C’est la troisième fois que vous travaillez avec ce duo de réalisateurs...

Manu Dacosse : Travailler avec Hélène et Bruno, c’est toujours pour moi un peu un retour aux sources. C’est avec eux que j’ai fait mon premier court métrage, puis mon premier long métrage (Amer, 2009). Si leurs références picturales, très fortes depuis les débuts, sont à chercher évidemment dans le cinéma italien des années "giallo" (celui de Mario Bava et de Dario Argento), pour ce troisième film, ils voulaient plutôt faire une sorte de western sensuel. On a évoqué par exemple Kill Bill : Volume 2. Le soleil est très présent, avec un ciel et une mer carrément bleu foncé... Polarisants bienvenus sur la caméra !
Je crois que cette obsession de la mer bleue vient surtout de Bruno, qui est originaire de Menton et qui me pousse à chaque film à aller encore plus loin dans cette voie. Je crois que cette fois-ci on y est allé très fort !

Comment préparent-ils leurs films ?

MD : Ils passent plusieurs mois avant le tournage à tout mettre sur le papier. C’est très agréable pour moi car le découpage, les cadres, tout est déjà indiqué précisément, avec un montage presque déjà déterminé de chaque scène. Je n’ai pour ainsi dire qu’à réaliser les cadres qu’ils ont dans la tête et les mouvements très précis, comme les panoramiques sur les visages, qui donnent à certaines scènes cet esprit western.

Et en lumière ? L’image est radicalement au centre du dispositif de mise en scène...

Données enregistrées –
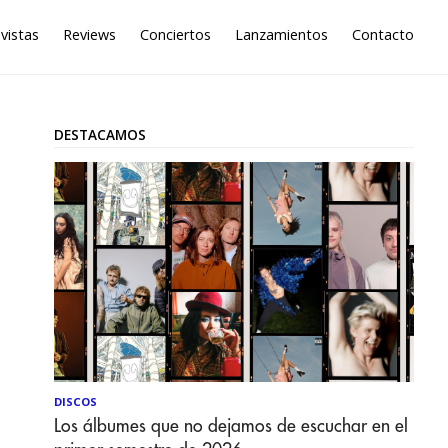
vistas
Reviews
Conciertos
Lanzamientos
Contacto
DESTACAMOS
DISCOS
Los álbumes que no dejamos de escuchar en el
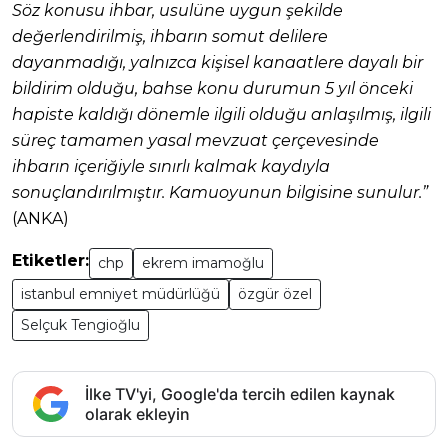
Söz konusu ihbar, usulüne uygun şekilde
değerlendirilmiş, ihbarın somut delilere
dayanmadığı, yalnızca kişisel kanaatlere dayalı bir
bildirim olduğu, bahse konu durumun 5 yıl önceki
hapiste kaldığı dönemle ilgili olduğu anlaşılmış, ilgili
süreç tamamen yasal mevzuat çerçevesinde
ihbarın içeriğiyle sınırlı kalmak kaydıyla
sonuçlandırılmıştır. Kamuoyunun bilgisine sunulur.”
(ANKA)
Etiketler:
chp
ekrem imamoğlu
istanbul emniyet müdürlüğü
özgür özel
Selçuk Tengioğlu
İlke TV'yi, Google'da tercih edilen kaynak
olarak ekleyin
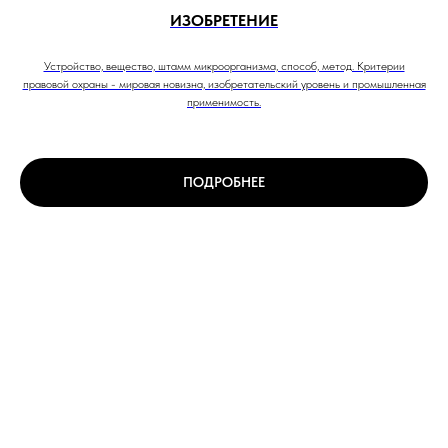
ИЗОБРЕТЕНИЕ
Устройство, вещество, штамм микроорганизма, способ, метод. Критерии
правовой охраны - мировая новизна, изобретательский уровень и промышленная
применимость.
ПОДРОБНЕЕ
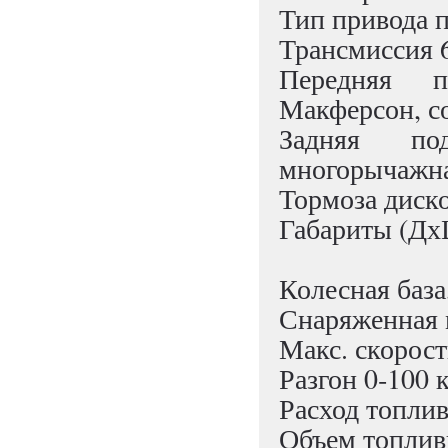
Тип привода 
Трансмиссия 6
Передняя п
Макферсон, с
Задняя под
многорычажна
Тормоза диск
Габариты (Дх
Колесная база
Снаряженная м
Макс. скорост
Разгон 0‑100 к
Расход топлива
Объем топливн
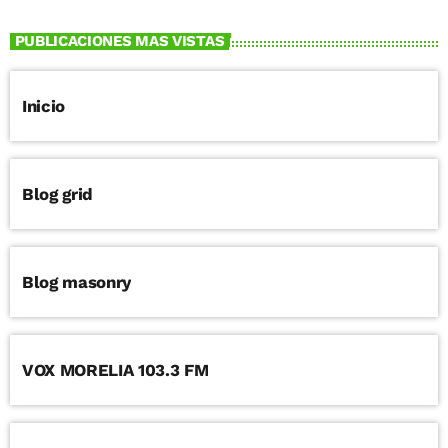
PUBLICACIONES MAS VISTAS
Inicio
Blog grid
Blog masonry
VOX MORELIA 103.3 FM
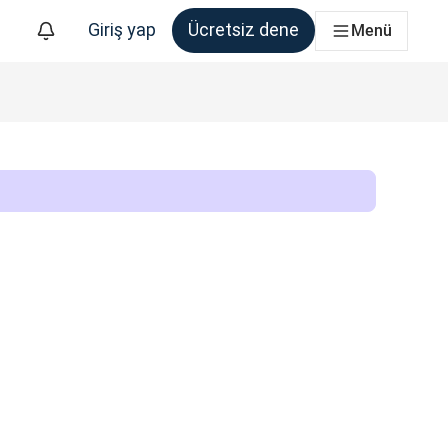
Giriş yap
Ücretsiz dene
Menü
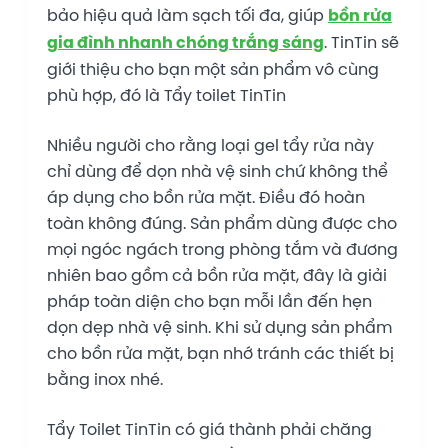
bảo hiệu quả làm sạch tối đa, giúp
bồn rửa
gia đình nhanh chóng trắng sáng
. TinTin sẽ
giới thiệu cho bạn một sản phẩm vô cùng
phù hợp, đó là Tẩy toilet TinTin
Nhiều người cho rằng loại gel tẩy rửa này
chỉ dùng để dọn nhà vệ sinh chứ không thể
áp dụng cho bồn rửa mặt. Điều đó hoàn
toàn không đúng. Sản phẩm dùng được cho
mọi ngóc ngách trong phòng tắm và đương
nhiên bao gồm cả bồn rửa mặt, đây là giải
pháp toàn diện cho bạn mỗi lần đến hẹn
dọn dẹp nhà vệ sinh. Khi sử dụng sản phẩm
cho bồn rửa mặt, bạn nhớ tránh các thiết bị
bằng inox nhé.
Tẩy Toilet TinTin có giá thành phải chăng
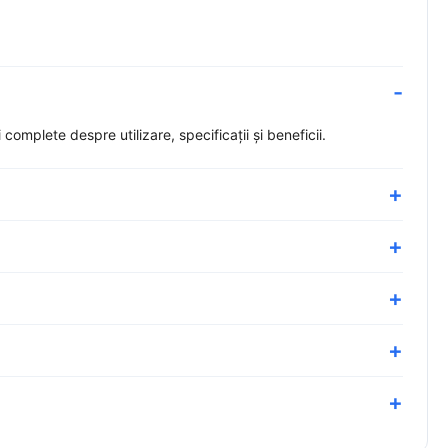
omplete despre utilizare, specificații și beneficii.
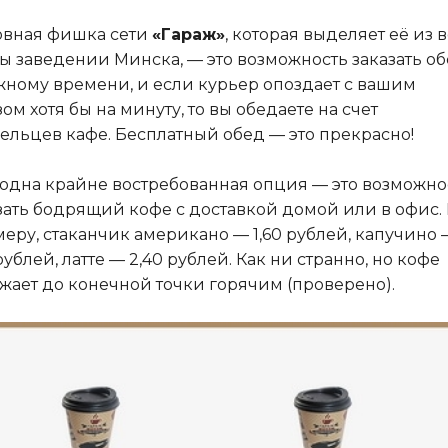
вная фишка сети
«Гараж»
, которая выделяет её из 
ы заведении Минска, — это возможность заказать о
жному времени, и если курьер опоздает с вашим
зом хотя бы на минуту, то вы обедаете на счет
ельцев кафе. Бесплатный обед — это прекрасно!
одна крайне востребованная опция — это возможно
зать бодрящий кофе с доставкой домой или в офис. 
еру, стаканчик американо — 1,60 рублей, капучино 
 рублей, латте — 2,40 рублей. Как ни странно, но кофе
жает до конечной точки горячим (проверено).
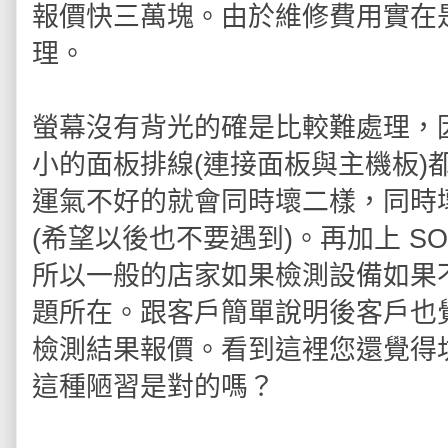
報價快三萬塊。由於維修費用實在
理。
螢幕沒有背光的確是比較難處理，
小的面板排線(連接面板與主機板)
運氣不好的就會同時壞二樣，同時
(希望以後也不要遇到)。再加上 S
所以一般的店家如果檢測設備如果
題所在。跟客戶簡單說明後客戶也
檢測結果報價。看到這裡您還覺得
這種陋習是對的嗎？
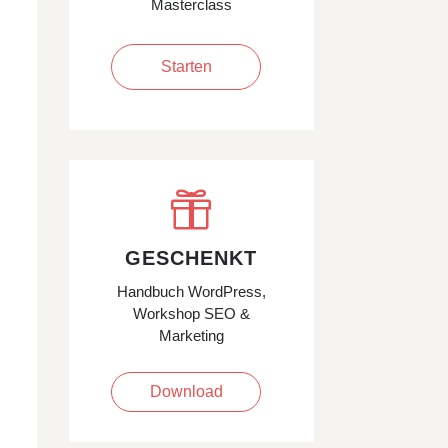
Masterclass
Starten

GESCHENKT
Handbuch WordPress,
Workshop SEO &
Marketing
Download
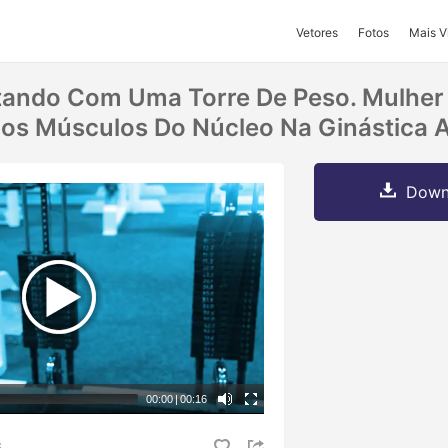
Vetores
Fotos
Mais V
tando Com Uma Torre De Peso. Mulher
os Músculos Do Núcleo Na Ginástica A
Downl
00:00
|
00:16
S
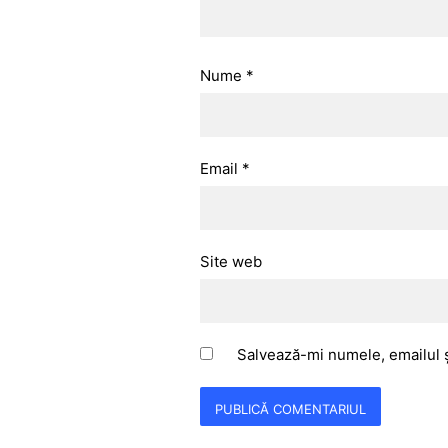
Nume
*
Email
*
Site web
Salvează-mi numele, emailul ș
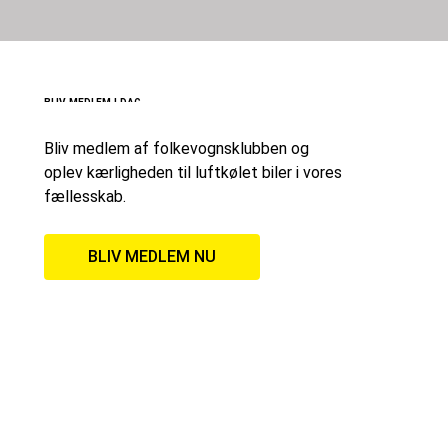
BLIV MEDLEM I DAG
Bliv medlem af folkevognsklubben og
oplev kærligheden til luftkølet biler i vores
fællesskab.
BLIV MEDLEM NU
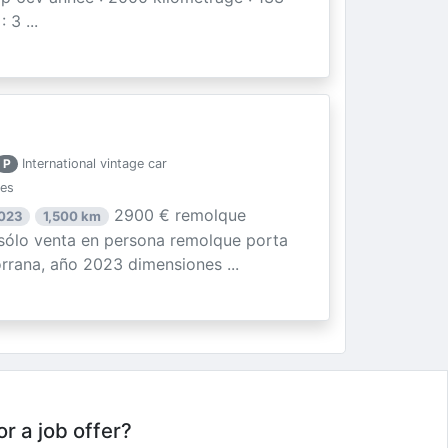
3 ...
P
International vintage car
ies
2900 € remolque
2023
1,500 km
ólo venta en persona remolque porta
rrana, año 2023 dimensiones ...
or a job offer?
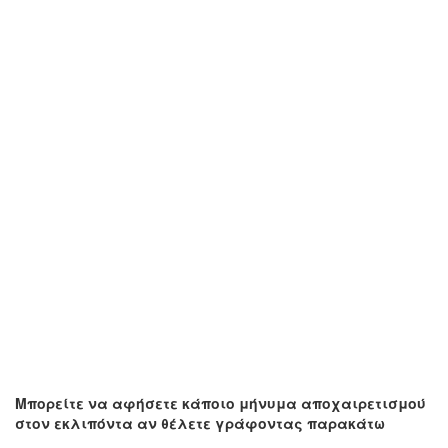
Μπορείτε να αφήσετε κάποιο μήνυμα αποχαιρετισμού
στον εκλιπόντα αν θέλετε γράφοντας παρακάτω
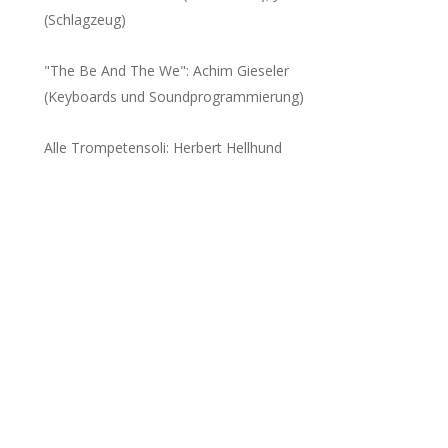
(Schlagzeug)
"The Be And The We": Achim Gieseler 
(Keyboards und Soundprogrammierung)
Alle Trompetensoli: Herbert Hellhund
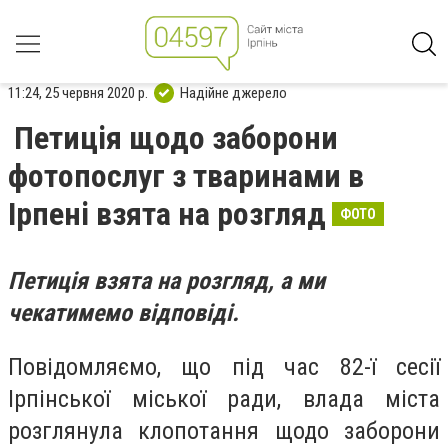
11:24, 25 червня 2020 р.
Надійне джерело
Петиція щодо заборони
фотопослуг з тваринами в
Ірпені взята на розгляд
ФОТО
Петиція взята на розгляд, а ми
чекатимемо відповіді.
Повідомляємо, що під час 82-ї сесії
Ірпінської міської ради, влада міста
розглянула клопотання щодо заборони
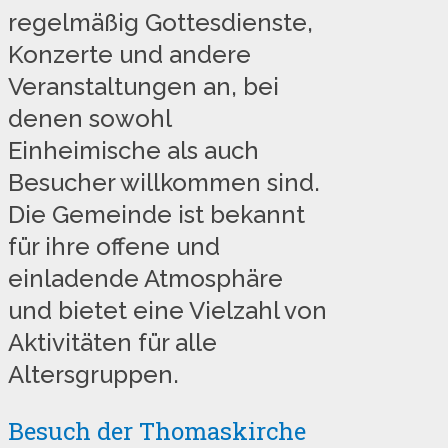
regelmäßig Gottesdienste,
Konzerte und andere
Veranstaltungen an, bei
denen sowohl
Einheimische als auch
Besucher willkommen sind.
Die Gemeinde ist bekannt
für ihre offene und
einladende Atmosphäre
und bietet eine Vielzahl von
Aktivitäten für alle
Altersgruppen.
Besuch der Thomaskirche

À faire –
Recopiez fidèlement le passage de l'entretien avec Manu Dacosse qui va de « Je crois que cette obsession » jusqu'à « mise en scène... ».

Zone de réponse –
Je crois que cette obsession de la mer bleue vient surtout de Bruno, qui est originaire de Menton et qui me pousse à chaque film à aller encore plus loin dans cette voie. Je crois que cette fois-ci on y est allé très fort !

Comment préparent-ils leurs films ?

MD : Ils passent plusieurs mois avant le tournage à tout mettre sur le papier. C’est très agréable pour moi car le découpage, les cadres, tout est déjà indiqué précisément, avec un montage presque déjà déterminé de chaque scène. Je n’ai pour ainsi dire qu’à réaliser les cadres qu’ils ont dans la tête et les mouvements très précis, comme les panoramiques sur les visages, qui donnent à certaines scènes cet esprit western.

Et en lumière ? L’image est radicalement au centre du dispositif de mise en scène...